SUNWAY: Strategic Takeover Bid Announced, Analyst Retains Hold Rating






Strategic Takeover Bid Announced, Analyst Retains Hold Rating


SUNWAY: Strategic Takeover Bid Announced, Analyst Retains Hold Rating

Investment Bank TA SECURITIES
TP (Target Price) RM6.04 (+7.9%)
Last Traded RM5.60
Recommendation HOLD

Deal Overview

Sunway Bhd has launched a conditional voluntary takeover offer for all ordinary shares in IJM Corporation Berhad (IJM), a move poised to significantly expand its footprint across property development, construction, and infrastructure sectors. The offer, valued at approximately RM11.0bn upon full acceptance, is set to solidify Sunway’s position as one of Malaysia’s largest integrated domestic platforms.

The proposed acquisition entails an offer price of RM3.15 per IJM share. The consideration structure includes RM0.315 (10%) in cash and RM2.835 (90%) in newly issued Sunway shares, based on an issue price of RM5.65 per Sunway share. This implies that each IJM share tendered would receive approximately 0.501 Sunway shares plus RM0.315 in cash. The transaction is contingent upon several key approvals, including Sunway obtaining over 50% voting control of IJM, securing Bursa Securities’ approval for the listing of the consideration shares, and gaining approval from Sunway shareholders at an extraordinary general meeting.

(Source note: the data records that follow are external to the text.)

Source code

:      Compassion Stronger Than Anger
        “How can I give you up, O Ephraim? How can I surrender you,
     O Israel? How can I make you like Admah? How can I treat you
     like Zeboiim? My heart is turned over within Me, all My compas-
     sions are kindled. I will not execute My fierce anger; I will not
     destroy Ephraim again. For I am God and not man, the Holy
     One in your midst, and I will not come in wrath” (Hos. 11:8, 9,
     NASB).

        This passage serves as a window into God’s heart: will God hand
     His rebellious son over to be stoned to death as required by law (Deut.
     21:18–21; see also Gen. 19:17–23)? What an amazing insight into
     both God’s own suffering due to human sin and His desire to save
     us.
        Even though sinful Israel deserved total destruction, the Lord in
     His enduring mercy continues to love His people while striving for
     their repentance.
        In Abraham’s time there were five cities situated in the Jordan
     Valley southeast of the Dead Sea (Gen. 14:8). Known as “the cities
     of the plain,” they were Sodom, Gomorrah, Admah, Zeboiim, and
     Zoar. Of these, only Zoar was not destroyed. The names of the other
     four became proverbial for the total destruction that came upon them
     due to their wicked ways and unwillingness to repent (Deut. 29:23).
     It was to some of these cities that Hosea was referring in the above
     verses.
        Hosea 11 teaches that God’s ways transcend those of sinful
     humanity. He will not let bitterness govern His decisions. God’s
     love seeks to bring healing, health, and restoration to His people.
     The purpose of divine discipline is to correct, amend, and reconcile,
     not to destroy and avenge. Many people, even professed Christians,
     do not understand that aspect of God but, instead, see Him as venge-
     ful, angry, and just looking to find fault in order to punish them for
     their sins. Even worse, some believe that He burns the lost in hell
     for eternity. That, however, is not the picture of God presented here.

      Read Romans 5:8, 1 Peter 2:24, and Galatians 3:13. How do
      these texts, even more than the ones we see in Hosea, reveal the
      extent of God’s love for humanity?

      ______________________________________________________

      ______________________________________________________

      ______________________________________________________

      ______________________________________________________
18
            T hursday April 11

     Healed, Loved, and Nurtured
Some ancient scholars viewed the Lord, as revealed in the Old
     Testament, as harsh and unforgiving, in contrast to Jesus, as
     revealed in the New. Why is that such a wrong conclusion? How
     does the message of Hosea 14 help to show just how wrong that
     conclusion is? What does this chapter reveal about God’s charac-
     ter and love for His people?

Strategic Rationale and Financial Impact

Analysts at TA Securities note that the RM3.15 per share offer represents a premium of approximately 15-28% to IJM’s recent traded prices and VWAPs prior to the announcement. They view the pricing as reasonable and not aggressive from Sunway’s perspective, consistent with historical Malaysian takeover premiums and not constituting a deep control premium.

Strategically, the acquisition is expected to materially enhance Sunway’s scale across its core businesses, strengthening its market positioning. On a pro-forma basis, assuming full acceptance, the enlarged group is projected to generate approximately RM17.1bn in revenue, RM2.4bn in EBITDA, and RM1.8bn in net income, with a total asset base nearing RM58bn. The combined entity would command a substantial landbank of around 5,685 acres with an estimated gross development value (GDV) of approximately RM118bn, alongside a construction order book of around RM13.0bn. This is expected to significantly bolster medium-term earnings visibility and bid competitiveness. Management has also highlighted potential synergies from centralised procurement, process harmonisation, and resource sharing.

Financially, pro-forma net gearing is expected to improve from 0.56x pre-transaction to around 0.50x post-transaction, thanks to the enlarged equity base from new share issuance. While management’s pro-forma analysis, excluding synergies, suggests a modest near-term EPS accretion of c.2%, TA Securities’ forward forecasts, based on full acceptance, anticipate a more significant c.15-17% uplift in medium-term EPS for the consolidated entity.

Analyst’s View and Outlook

Despite the strategic benefits, TA Securities maintains a HOLD recommendation on Sunway, with an unchanged SOP-derived target price of RM6.04. The firm acknowledges that while the acquisition is strategically sound, near-term investor attention will likely focus on deal completion and execution. The predominantly equity-funded structure may introduce technical considerations, potentially leading to portfolio rebalancing and some selling pressure, particularly among IJM shareholders who may already hold Sunway or prefer not to increase exposure to a larger conglomerate. Without quantified synergies or clear Return on Equity (ROE) uplift targets, the full valuation recognition of the enlarged earnings base is expected to emerge gradually, with an integration discount potentially persisting in the interim. The firm makes no changes to its earnings forecasts pending deal completion and clarity on final shareholding outcomes.